** Supplied data follows **

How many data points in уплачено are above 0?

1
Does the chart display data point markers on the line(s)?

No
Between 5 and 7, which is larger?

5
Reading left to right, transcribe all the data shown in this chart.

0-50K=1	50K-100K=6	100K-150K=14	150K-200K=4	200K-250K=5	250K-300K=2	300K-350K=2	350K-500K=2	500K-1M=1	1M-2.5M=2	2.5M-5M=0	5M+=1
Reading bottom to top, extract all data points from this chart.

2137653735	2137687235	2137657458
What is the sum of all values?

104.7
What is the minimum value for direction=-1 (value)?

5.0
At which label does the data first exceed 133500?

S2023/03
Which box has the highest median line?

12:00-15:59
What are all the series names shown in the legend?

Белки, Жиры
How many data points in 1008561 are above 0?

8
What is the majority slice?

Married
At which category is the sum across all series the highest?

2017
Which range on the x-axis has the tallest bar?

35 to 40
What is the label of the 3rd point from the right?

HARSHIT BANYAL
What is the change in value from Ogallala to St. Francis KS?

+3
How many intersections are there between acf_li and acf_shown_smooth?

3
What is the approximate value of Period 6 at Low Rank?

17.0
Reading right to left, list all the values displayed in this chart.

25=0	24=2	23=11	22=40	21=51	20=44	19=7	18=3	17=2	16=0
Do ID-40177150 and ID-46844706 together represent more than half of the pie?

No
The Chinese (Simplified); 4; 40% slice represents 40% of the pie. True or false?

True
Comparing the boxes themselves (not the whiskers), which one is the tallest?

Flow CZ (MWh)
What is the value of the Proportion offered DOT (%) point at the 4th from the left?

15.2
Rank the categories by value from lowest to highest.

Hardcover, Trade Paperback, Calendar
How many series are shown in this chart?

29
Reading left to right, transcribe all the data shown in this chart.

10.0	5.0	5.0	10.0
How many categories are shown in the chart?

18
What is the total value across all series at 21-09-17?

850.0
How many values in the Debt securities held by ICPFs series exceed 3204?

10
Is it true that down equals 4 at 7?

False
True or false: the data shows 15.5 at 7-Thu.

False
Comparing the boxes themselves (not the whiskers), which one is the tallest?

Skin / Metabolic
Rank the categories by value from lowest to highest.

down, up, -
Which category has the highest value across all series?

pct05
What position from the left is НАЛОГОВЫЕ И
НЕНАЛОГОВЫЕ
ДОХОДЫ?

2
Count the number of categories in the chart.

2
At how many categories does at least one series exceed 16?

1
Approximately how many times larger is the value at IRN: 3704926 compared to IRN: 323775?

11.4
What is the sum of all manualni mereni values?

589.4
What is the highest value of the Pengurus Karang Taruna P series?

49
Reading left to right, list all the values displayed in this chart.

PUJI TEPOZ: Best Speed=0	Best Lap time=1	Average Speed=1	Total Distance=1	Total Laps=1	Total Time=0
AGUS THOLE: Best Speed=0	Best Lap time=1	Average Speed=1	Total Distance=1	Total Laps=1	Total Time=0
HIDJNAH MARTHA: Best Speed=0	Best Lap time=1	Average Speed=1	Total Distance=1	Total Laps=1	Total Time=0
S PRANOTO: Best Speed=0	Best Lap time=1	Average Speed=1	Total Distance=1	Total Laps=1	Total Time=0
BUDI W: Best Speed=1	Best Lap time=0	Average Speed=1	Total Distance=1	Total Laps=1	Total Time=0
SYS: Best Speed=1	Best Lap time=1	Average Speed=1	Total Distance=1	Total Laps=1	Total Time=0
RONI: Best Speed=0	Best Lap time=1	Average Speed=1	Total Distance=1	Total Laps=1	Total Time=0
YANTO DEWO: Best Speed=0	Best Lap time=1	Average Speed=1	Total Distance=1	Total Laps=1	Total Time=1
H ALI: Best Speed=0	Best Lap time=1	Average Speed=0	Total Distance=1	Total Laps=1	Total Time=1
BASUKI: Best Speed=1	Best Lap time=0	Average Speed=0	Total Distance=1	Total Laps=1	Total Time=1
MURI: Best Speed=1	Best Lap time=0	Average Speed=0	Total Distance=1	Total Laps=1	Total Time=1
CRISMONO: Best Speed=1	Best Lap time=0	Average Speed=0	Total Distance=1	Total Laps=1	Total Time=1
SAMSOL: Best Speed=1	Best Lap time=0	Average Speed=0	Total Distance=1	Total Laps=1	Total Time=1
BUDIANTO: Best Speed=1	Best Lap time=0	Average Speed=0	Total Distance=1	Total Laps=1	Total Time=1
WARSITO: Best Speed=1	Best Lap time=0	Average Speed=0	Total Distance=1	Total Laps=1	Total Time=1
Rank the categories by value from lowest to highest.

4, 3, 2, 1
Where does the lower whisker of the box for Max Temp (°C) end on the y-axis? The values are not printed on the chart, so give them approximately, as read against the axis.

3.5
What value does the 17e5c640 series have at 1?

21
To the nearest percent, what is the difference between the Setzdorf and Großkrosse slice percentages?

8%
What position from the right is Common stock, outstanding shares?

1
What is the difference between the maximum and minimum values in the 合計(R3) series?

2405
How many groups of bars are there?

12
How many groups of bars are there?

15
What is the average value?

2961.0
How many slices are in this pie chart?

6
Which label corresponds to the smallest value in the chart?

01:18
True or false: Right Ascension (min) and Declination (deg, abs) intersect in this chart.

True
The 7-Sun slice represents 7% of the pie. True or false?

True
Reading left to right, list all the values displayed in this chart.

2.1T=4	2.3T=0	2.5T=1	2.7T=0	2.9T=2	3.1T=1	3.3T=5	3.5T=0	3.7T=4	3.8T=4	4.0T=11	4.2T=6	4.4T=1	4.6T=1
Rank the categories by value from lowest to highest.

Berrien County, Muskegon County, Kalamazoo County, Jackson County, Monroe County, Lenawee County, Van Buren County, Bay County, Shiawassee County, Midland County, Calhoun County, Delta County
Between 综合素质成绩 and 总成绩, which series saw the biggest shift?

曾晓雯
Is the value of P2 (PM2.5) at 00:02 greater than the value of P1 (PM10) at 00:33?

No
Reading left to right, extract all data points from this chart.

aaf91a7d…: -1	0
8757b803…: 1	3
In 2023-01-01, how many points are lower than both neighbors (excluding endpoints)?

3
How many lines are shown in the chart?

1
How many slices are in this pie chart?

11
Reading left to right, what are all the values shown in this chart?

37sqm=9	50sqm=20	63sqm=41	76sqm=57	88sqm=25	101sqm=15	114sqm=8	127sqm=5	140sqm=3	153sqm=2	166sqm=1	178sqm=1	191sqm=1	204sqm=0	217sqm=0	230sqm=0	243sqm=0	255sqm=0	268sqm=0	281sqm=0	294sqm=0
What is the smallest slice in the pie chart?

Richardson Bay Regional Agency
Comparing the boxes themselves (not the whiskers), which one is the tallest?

** End of Supplied data **

Task to complete => Tally the lines of the records above that contain the string "position", treating uppercase and lowercase as distinct. Give only the number.

Your solution => 2